Article19 is “fully accessible” on mobile phones and you know what, we didn’t do anything special to make that happen. Even if we did, it just needs something called a “stylesheet” to make your website look different on a cell phone compared to a desktop web-browser. Estimated cost? about £100.

“An effective web stats package, to monitor success of campaigns”

Google analytics, completely free of charge and can more than cope with the 32 people who might, one day, use this website.

“Mailing list sign up integrated with our existing databases”

Use MailChimp, or one of a dozen variants. They might not “integrate” with your existing database (which DX is rebuilding at a cost of another £8,000) but they have the advantage of working very well, being easy to use and they don’t cost £22,000.

“A searchable map function detailing local opportunities”

Perhaps the most complex thing the spec sheet is asking for. The trouble is the map feature is completely superfluous. The job advert for this site states that it is for local use, in the West Midlands.

Dancing folk are, for the most part, nomadic. They go where the work is. They tend not to look for work or connections based on geographic data. If the job is in Coventry then that’s where they go, if the job is in Belgrade, then that’s where they go.

On a Country wide scale it might make more sense, but not much and on a global scale even more sense but on a regional scale? Not so much.

Good Hosts

Within the massive £22,000 cost DanceXchange would also like at least one year of hosting, a place for the website to live. A company like MediaTemple, based in the USA, can offer a fast and very reliable service for just $240(US) per year. If you plug a service like Cloudflare (a content distribution and caching service that makes websites a bit more responsive) into the server then add $0 to the cost. Cloudflare also has a completely free option.

One Thousand All In

You could argue all day about the particular merits or lack thereof of such a website or whether anybody is ever going to use it. We, here in TheLab™, will wager than hardly anybody will use this “service” and by January 2014 (one year after it opens) it will have been forgotten.

What you cannot argue is that everything DanceXchange want in this website can be implemented using free, existing services, including their existing, very expensive website. It’s not at all clear where they even got the number 22,000 or where that money is coming from.
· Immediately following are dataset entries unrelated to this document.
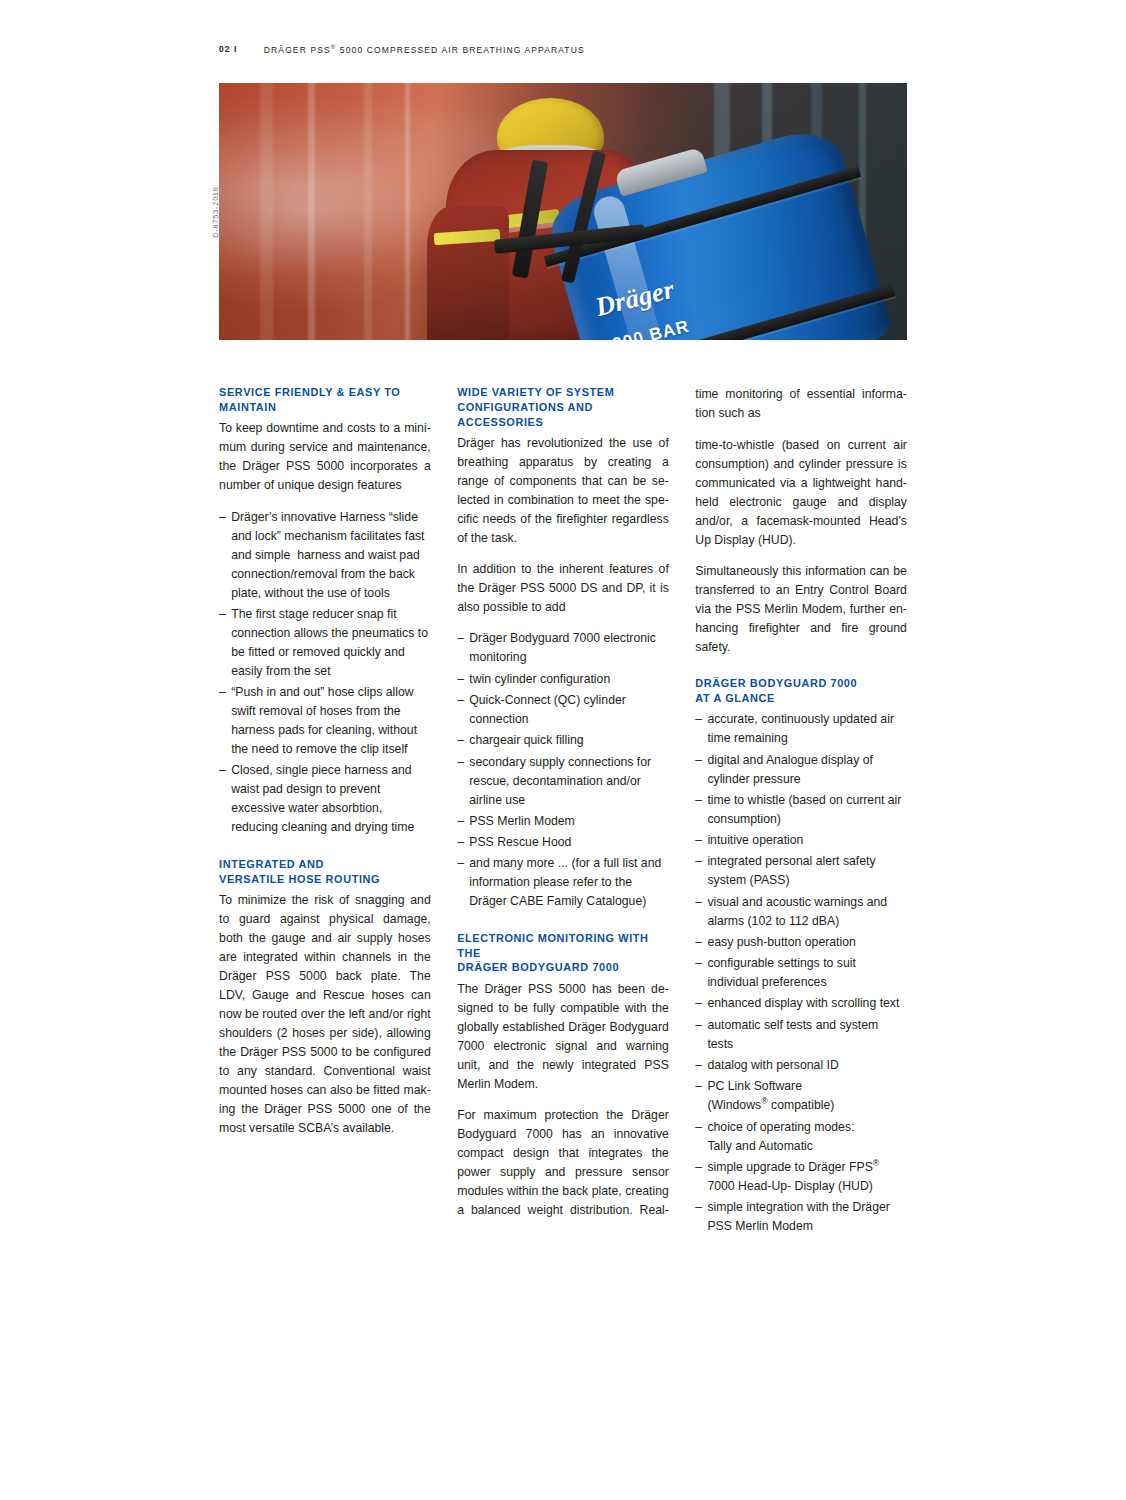02 I DRÄGER PSS® 5000 COMPRESSED AIR BREATHING APPARATUS
Dräger
300 BAR
D-8753-2016
SERVICE FRIENDLY & EASY TO MAINTAIN
To keep downtime and costs to a minimum during service and maintenance, the Dräger PSS 5000 incorporates a number of unique design features
Dräger’s innovative Harness “slide and lock” mechanism facilitates fast and simple harness and waist pad connection/removal from the back plate, without the use of tools
The first stage reducer snap fit connection allows the pneumatics to be fitted or removed quickly and easily from the set
“Push in and out” hose clips allow swift removal of hoses from the harness pads for cleaning, without the need to remove the clip itself
Closed, single piece harness and waist pad design to prevent excessive water absorbtion, reducing cleaning and drying time
INTEGRATED AND
VERSATILE HOSE ROUTING
To minimize the risk of snagging and to guard against physical damage, both the gauge and air supply hoses are integrated within channels in the Dräger PSS 5000 back plate. The LDV, Gauge and Rescue hoses can now be routed over the left and/or right shoulders (2 hoses per side), allowing the Dräger PSS 5000 to be configured to any standard. Conventional waist mounted hoses can also be fitted making the Dräger PSS 5000 one of the most versatile SCBA’s available.
WIDE VARIETY OF SYSTEM
CONFIGURATIONS AND ACCESSORIES
Dräger has revolutionized the use of breathing apparatus by creating a range of components that can be selected in combination to meet the specific needs of the firefighter regardless of the task.
In addition to the inherent features of the Dräger PSS 5000 DS and DP, it is also possible to add
Dräger Bodyguard 7000 electronic monitoring
twin cylinder configuration
Quick-Connect (QC) cylinder connection
chargeair quick filling
secondary supply connections for rescue, decontamination and/or airline use
PSS Merlin Modem
PSS Rescue Hood
and many more ... (for a full list and information please refer to the Dräger CABE Family Catalogue)
ELECTRONIC MONITORING WITH THE
DRÄGER BODYGUARD 7000
The Dräger PSS 5000 has been designed to be fully compatible with the globally established Dräger Bodyguard 7000 electronic signal and warning unit, and the newly integrated PSS Merlin Modem.
For maximum protection the Dräger Bodyguard 7000 has an innovative compact design that integrates the power supply and pressure sensor modules within the back plate, creating a balanced weight distribution. Real-time monitoring of essential information such as
time-to-whistle (based on current air consumption) and cylinder pressure is communicated via a lightweight handheld electronic gauge and display and/or, a facemask-mounted Head’s Up Display (HUD).
Simultaneously this information can be transferred to an Entry Control Board via the PSS Merlin Modem, further enhancing firefighter and fire ground safety.
DRÄGER BODYGUARD 7000
AT A GLANCE
accurate, continuously updated air time remaining
digital and Analogue display of cylinder pressure
time to whistle (based on current air consumption)
intuitive operation
integrated personal alert safety system (PASS)
visual and acoustic warnings and alarms (102 to 112 dBA)
easy push-button operation
configurable settings to suit individual preferences
enhanced display with scrolling text
automatic self tests and system tests
datalog with personal ID
PC Link Software
(Windows® compatible)
choice of operating modes:
Tally and Automatic
simple upgrade to Dräger FPS® 7000 Head-Up- Display (HUD)
simple integration with the Dräger PSS Merlin Modem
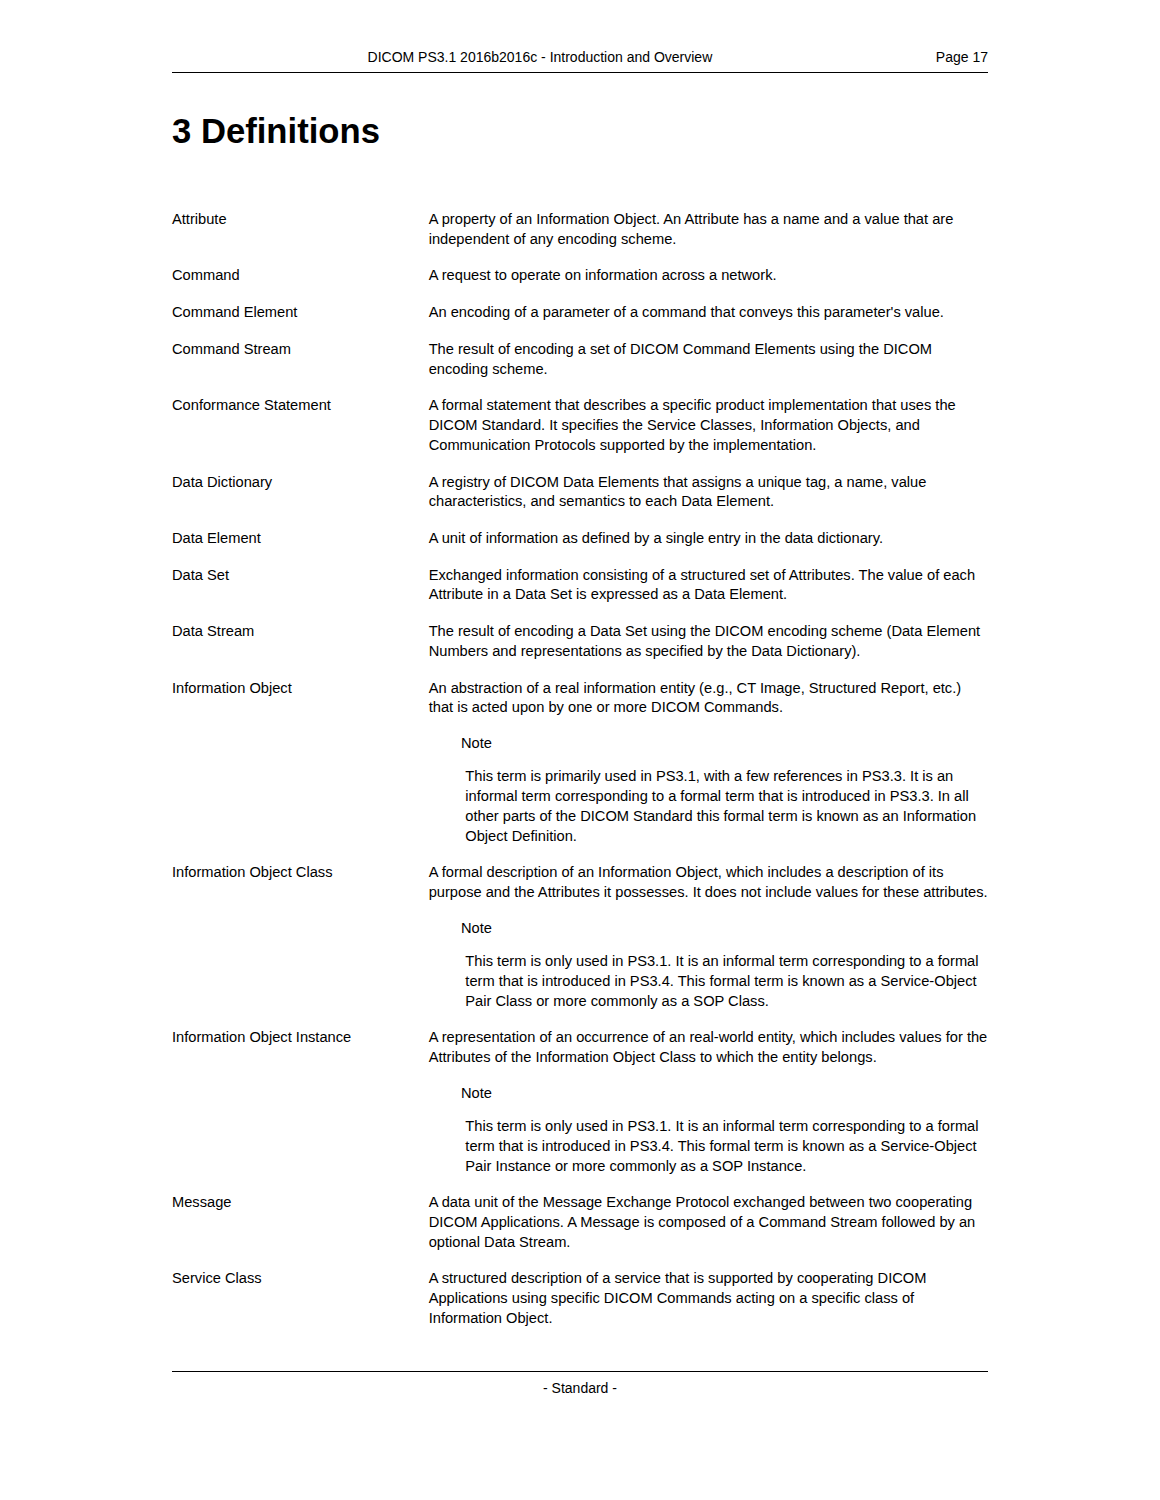DICOM PS3.1 2016b2016c - Introduction and Overview Page 17
3 Definitions
Attribute
A property of an Information Object. An Attribute has a name and a value that are independent of any encoding scheme.
Command
A request to operate on information across a network.
Command Element
An encoding of a parameter of a command that conveys this parameter's value.
Command Stream
The result of encoding a set of DICOM Command Elements using the DICOM encoding scheme.
Conformance Statement
A formal statement that describes a specific product implementation that uses the DICOM Standard. It specifies the Service Classes, Information Objects, and Communication Protocols supported by the implementation.
Data Dictionary
A registry of DICOM Data Elements that assigns a unique tag, a name, value characteristics, and semantics to each Data Element.
Data Element
A unit of information as defined by a single entry in the data dictionary.
Data Set
Exchanged information consisting of a structured set of Attributes. The value of each Attribute in a Data Set is expressed as a Data Element.
Data Stream
The result of encoding a Data Set using the DICOM encoding scheme (Data Element Numbers and representations as specified by the Data Dictionary).
Information Object
An abstraction of a real information entity (e.g., CT Image, Structured Report, etc.) that is acted upon by one or more DICOM Commands.
Note
This term is primarily used in PS3.1, with a few references in PS3.3. It is an informal term corresponding to a formal term that is introduced in PS3.3. In all other parts of the DICOM Standard this formal term is known as an Information Object Definition.
Information Object Class
A formal description of an Information Object, which includes a description of its purpose and the Attributes it possesses. It does not include values for these attributes.
Note
This term is only used in PS3.1. It is an informal term corresponding to a formal term that is introduced in PS3.4. This formal term is known as a Service-Object Pair Class or more commonly as a SOP Class.
Information Object Instance
A representation of an occurrence of an real-world entity, which includes values for the Attributes of the Information Object Class to which the entity belongs.
Note
This term is only used in PS3.1. It is an informal term corresponding to a formal term that is introduced in PS3.4. This formal term is known as a Service-Object Pair Instance or more commonly as a SOP Instance.
Message
A data unit of the Message Exchange Protocol exchanged between two cooperating DICOM Applications. A Message is composed of a Command Stream followed by an optional Data Stream.
Service Class
A structured description of a service that is supported by cooperating DICOM Applications using specific DICOM Commands acting on a specific class of Information Object.
- Standard -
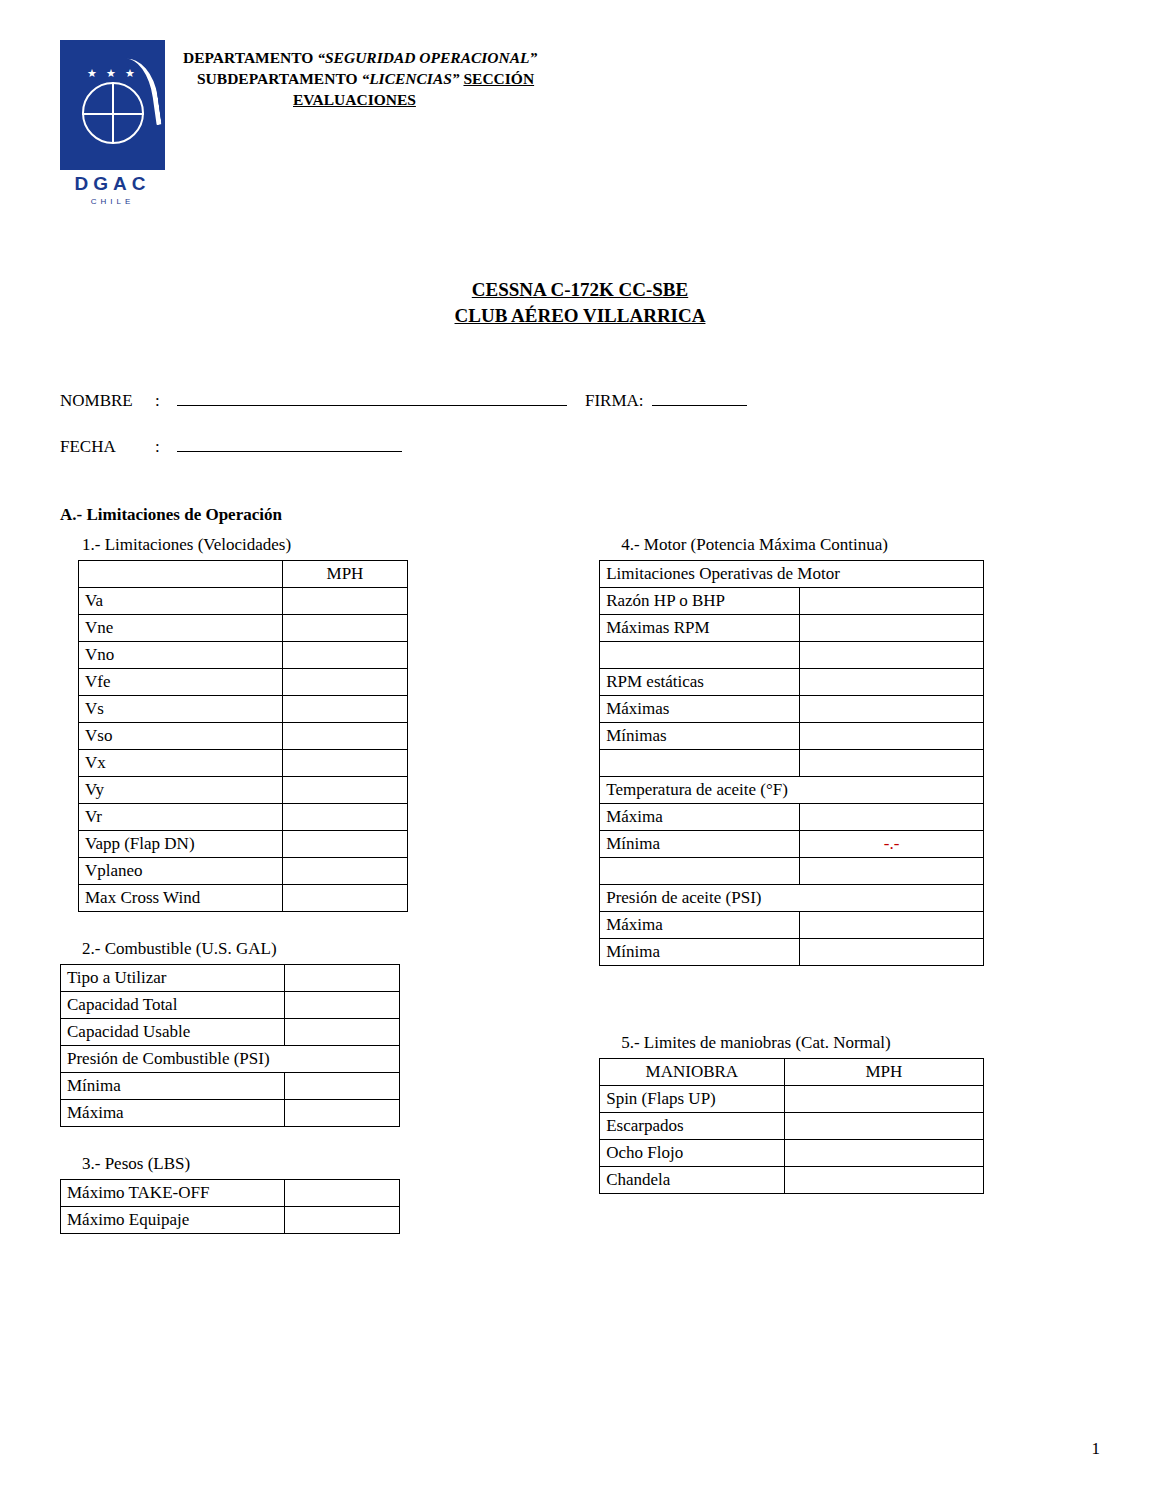★ ★ ★
DGAC
CHILE
DEPARTAMENTO “SEGURIDAD OPERACIONAL”
SUBDEPARTAMENTO “LICENCIAS” SECCIÓN
EVALUACIONES
CESSNA C-172K CC-SBE
CLUB AÉREO VILLARRICA
NOMBRE : FIRMA:
FECHA :
A.- Limitaciones de Operación
1.- Limitaciones (Velocidades)
| | MPH |
| Va | |
| Vne | |
| Vno | |
| Vfe | |
| Vs | |
| Vso | |
| Vx | |
| Vy | |
| Vr | |
| Vapp (Flap DN) | |
| Vplaneo | |
| Max Cross Wind | |
2.- Combustible (U.S. GAL)
| Tipo a Utilizar | |
| Capacidad Total | |
| Capacidad Usable | |
| Presión de Combustible (PSI) |
| Mínima | |
| Máxima | |
3.- Pesos (LBS)
| Máximo TAKE-OFF | |
| Máximo Equipaje | |
4.- Motor (Potencia Máxima Continua)
| Limitaciones Operativas de Motor |
| Razón HP o BHP | |
| Máximas RPM | |
| RPM estáticas | |
| Máximas | |
| Mínimas | |
| Temperatura de aceite (°F) |
| Máxima | |
| Mínima | -.- |
| Presión de aceite (PSI) |
| Máxima | |
| Mínima | |
5.- Limites de maniobras (Cat. Normal)
| MANIOBRA | MPH |
| Spin (Flaps UP) | |
| Escarpados | |
| Ocho Flojo | |
| Chandela | |
1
Building the design for the site itself should cost no more than £1,500 (and that’s being generous) if you ditch the pointless mapping and sign-up features. Websites are fundamentally nothing more than a few simple templates if there’s no application (like Twitter) running underneath.

We don’t think that anybody needs to be reminded of the massive funding cuts that have beaten the arts to a pulp over the last 18 months. Cuts that are not going away anytime soon. Such frivolous spending on a service of questionable utility that may or may not be used by a very small number of people is ludicrous.

If you want any further evidence that this site will simply fail to deliver anything meaningful, take a look at the last website that DanceXchange spent £25,000 on:

It’s been like that for years.

No one was immediately available from DanceXchange to comment for this piece.